Why does this happen? The generic manufacturing sector is highly consolidated. Three companies now control 65% of the generic injectables market, according to FDA data. When states impose tight MAC limits or threaten penalties, manufacturers may decide the profit margin is too thin to justify the risk of production. If a manufacturer exits the market, competition drops, and prices for the remaining suppliers can actually go up. To combat this, 12 states introduced legislation in 2024 to address shortages through strategic stockpiling and alternative sourcing provisions.
Emerging Challenges: GLP-1s and Specialty Generics
The landscape is shifting with new drug classes.

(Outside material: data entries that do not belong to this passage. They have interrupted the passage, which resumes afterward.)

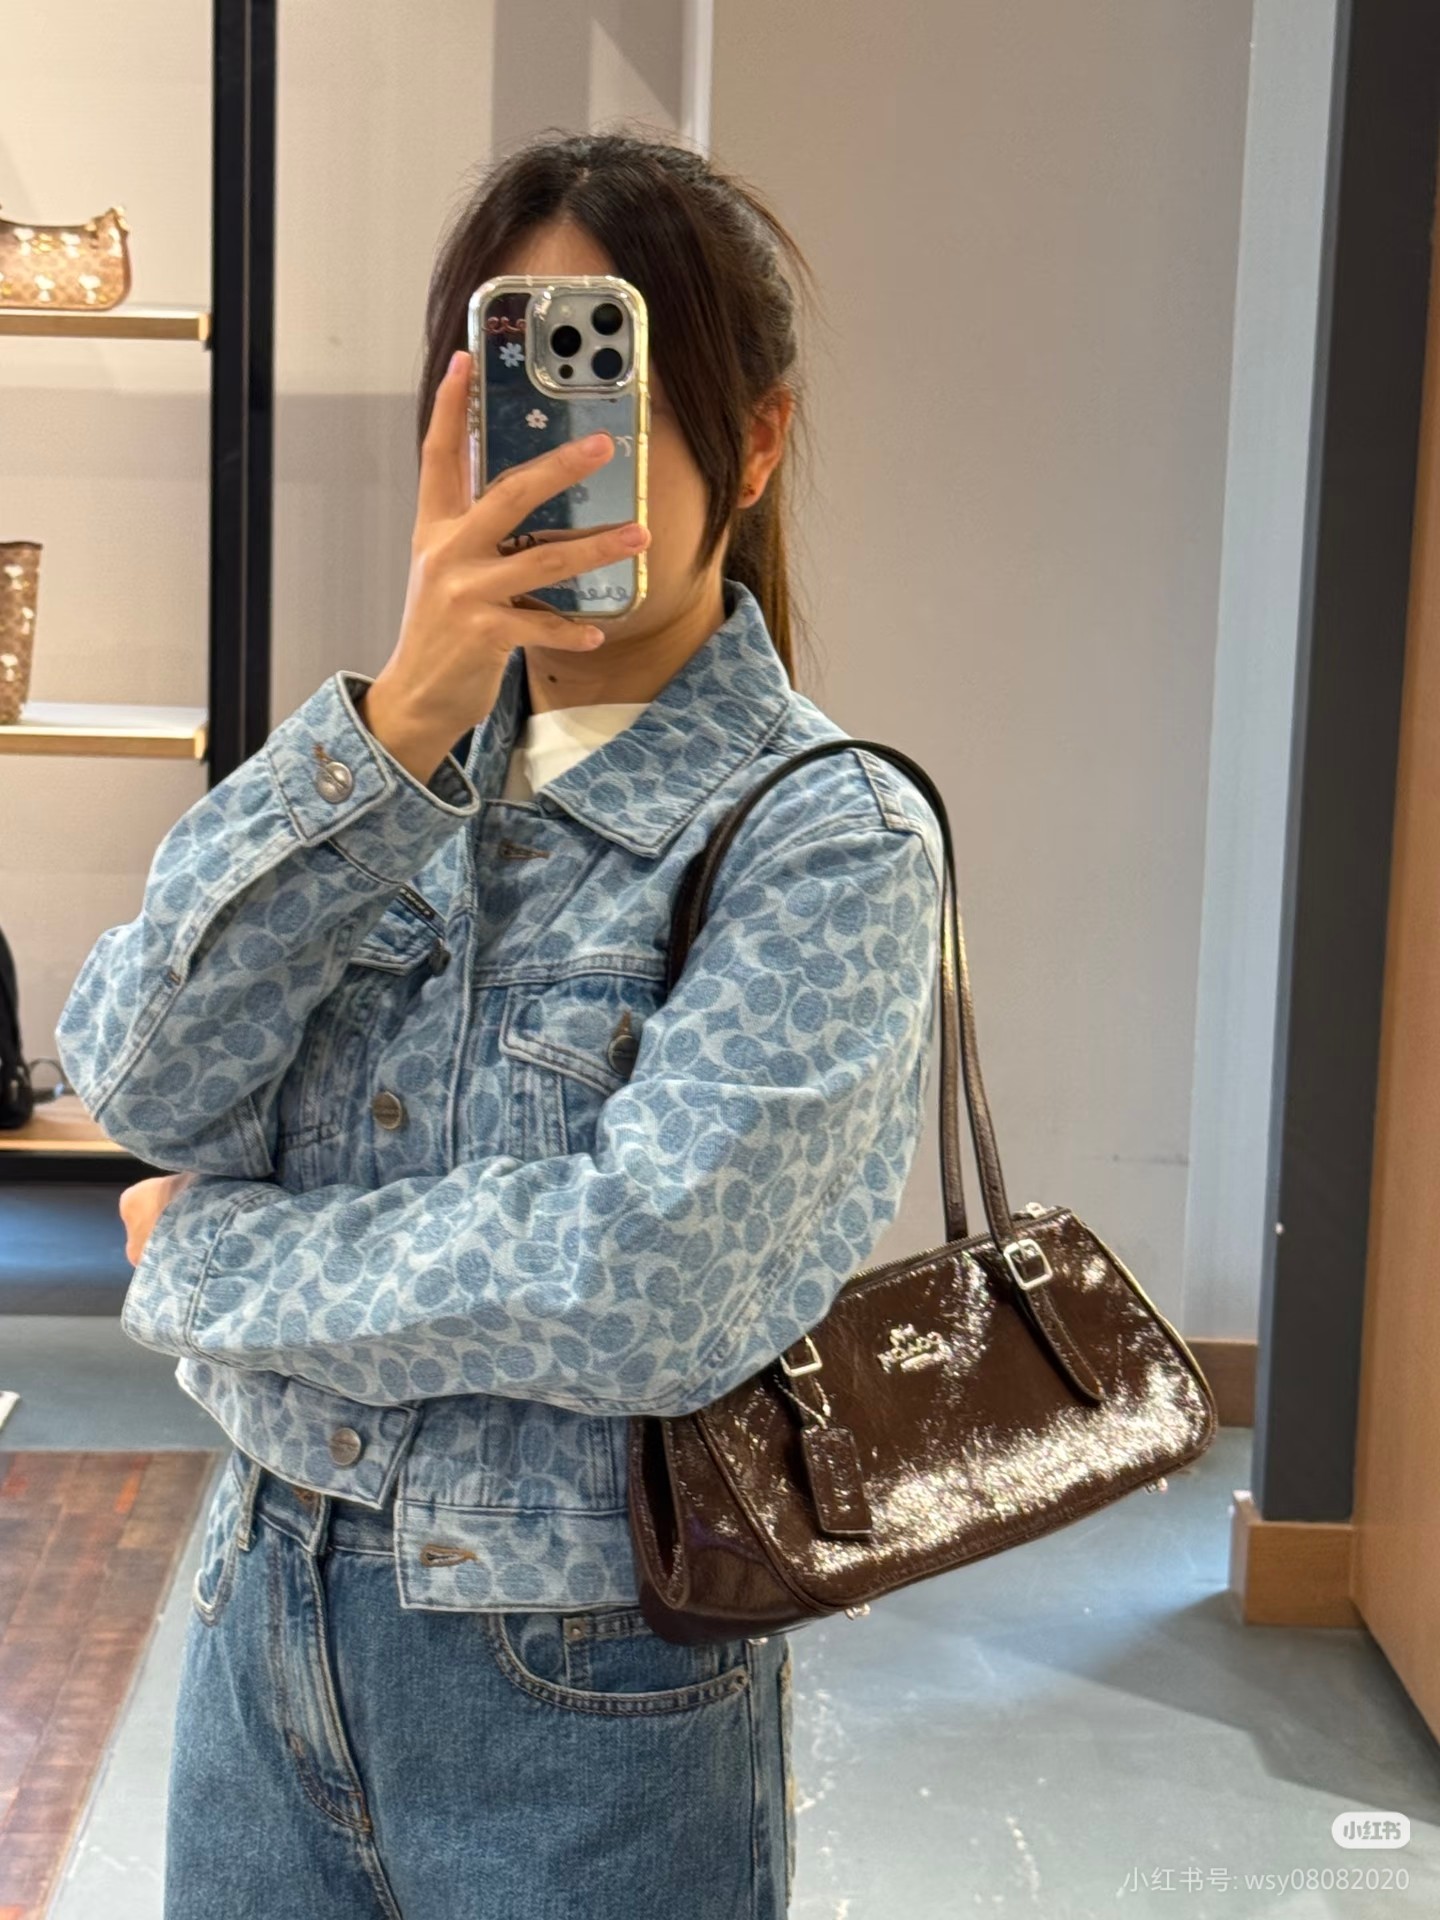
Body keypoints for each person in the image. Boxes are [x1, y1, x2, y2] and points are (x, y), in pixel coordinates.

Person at [55, 130, 944, 1920]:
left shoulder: (828, 835)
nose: (547, 464)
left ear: (754, 441)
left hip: (586, 1696)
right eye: (502, 405)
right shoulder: (382, 776)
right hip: (259, 1625)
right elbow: (141, 1075)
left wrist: (215, 1262)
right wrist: (393, 724)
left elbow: (649, 1284)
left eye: (603, 403)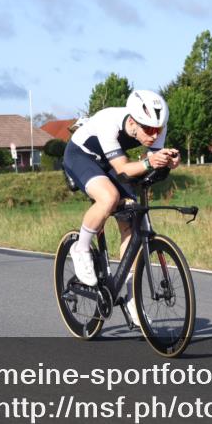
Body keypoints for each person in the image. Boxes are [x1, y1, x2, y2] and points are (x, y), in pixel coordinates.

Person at [63, 90, 181, 288]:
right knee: (109, 197)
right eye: (149, 130)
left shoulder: (157, 126)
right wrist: (150, 161)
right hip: (81, 156)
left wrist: (169, 160)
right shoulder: (109, 121)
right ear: (133, 122)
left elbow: (150, 159)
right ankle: (80, 248)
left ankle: (129, 291)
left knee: (132, 218)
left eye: (158, 130)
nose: (154, 135)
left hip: (110, 161)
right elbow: (124, 168)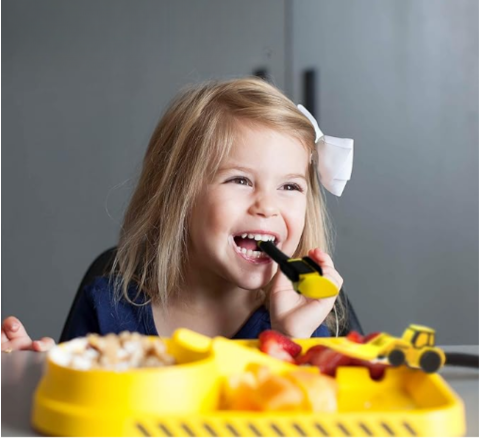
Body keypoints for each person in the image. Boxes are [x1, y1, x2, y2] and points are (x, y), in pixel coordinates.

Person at [2, 77, 354, 353]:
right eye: (240, 180)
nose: (267, 206)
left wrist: (290, 338)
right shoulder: (107, 306)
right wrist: (29, 380)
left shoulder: (304, 316)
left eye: (290, 187)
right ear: (178, 196)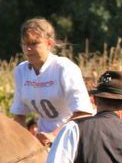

GLP-1 medications, used for obesity and diabetes, are becoming a major budget item. The average annual treatment cost is $12,000. Thirteen state Medicaid programs cover certain GLP-1 drugs for obesity, typically requiring prior authorization. A proposed federal rule requiring coverage for these drugs could add $1.2 billion annually to state Medicaid budgets. While these are currently brand-name drugs, states are already preparing policies for when generics enter the market, ensuring they have the infrastructure to manage high-volume, high-cost therapies.
Additionally, states are experimenting with risk mitigation strategies for gene therapies and high-cost biologics that function similarly to generics in terms of volume. Four states-New Hampshire, Texas, Maryland, and Oregon-are implementing new risk pools or carve-outs in FY2024 to handle these financial spikes.
What is the Medicaid Drug Rebate Program (MDRP)?
The MDRP is a federal program established in 1990 that requires pharmaceutical manufacturers to pay rebates to Medicaid for every prescription drug they sell through the program. For generic drugs, the rebate is typically 13% of the Average Manufacturer Price or the difference between the AMP and the best price offered to any purchaser, whichever is greater.
How do Maximum Allowable Cost (MAC) lists work?
MAC lists set a maximum reimbursement rate that a state Medicaid program will pay for a specific generic drug. Pharmacies are reimbursed based on this capped amount rather than their actual wholesale acquisition cost. States update these lists regularly to reflect market prices, aiming to prevent overpayment while ensuring pharmacies remain profitable enough to stock the medication.
Why are generic drug shortages a concern for Medicaid?
Generic drugs make up the vast majority of prescriptions in Medicaid. When aggressive cost controls or market consolidation lead to shortages, patients lose access to essential medications. Shortages can last for months, forcing patients to switch to more expensive alternatives or go without treatment, which ultimately increases long-term healthcare costs and risks patient safety.
What is a Prescription Drug Affordability Board (PDAB)?
A PDAB is a state-level entity created to monitor and regulate drug prices. By 2024, nine states had established these boards. They investigate price increases, particularly for generic and off-patent drugs, and can impose penalties on manufacturers for unjustified price hikes or establish upper payment limits to curb costs.
Do states have flexibility to negotiate generic drug prices directly?
Direct negotiation for generic rebates is limited due to the federal statutory structure of the MDRP. However, states use indirect methods like MAC lists, preferred drug lists, and therapeutic interchange policies to influence net costs. Some states are also exploring multi-state purchasing pools to gain leverage in negotiating supplemental rebates for high-volume generics.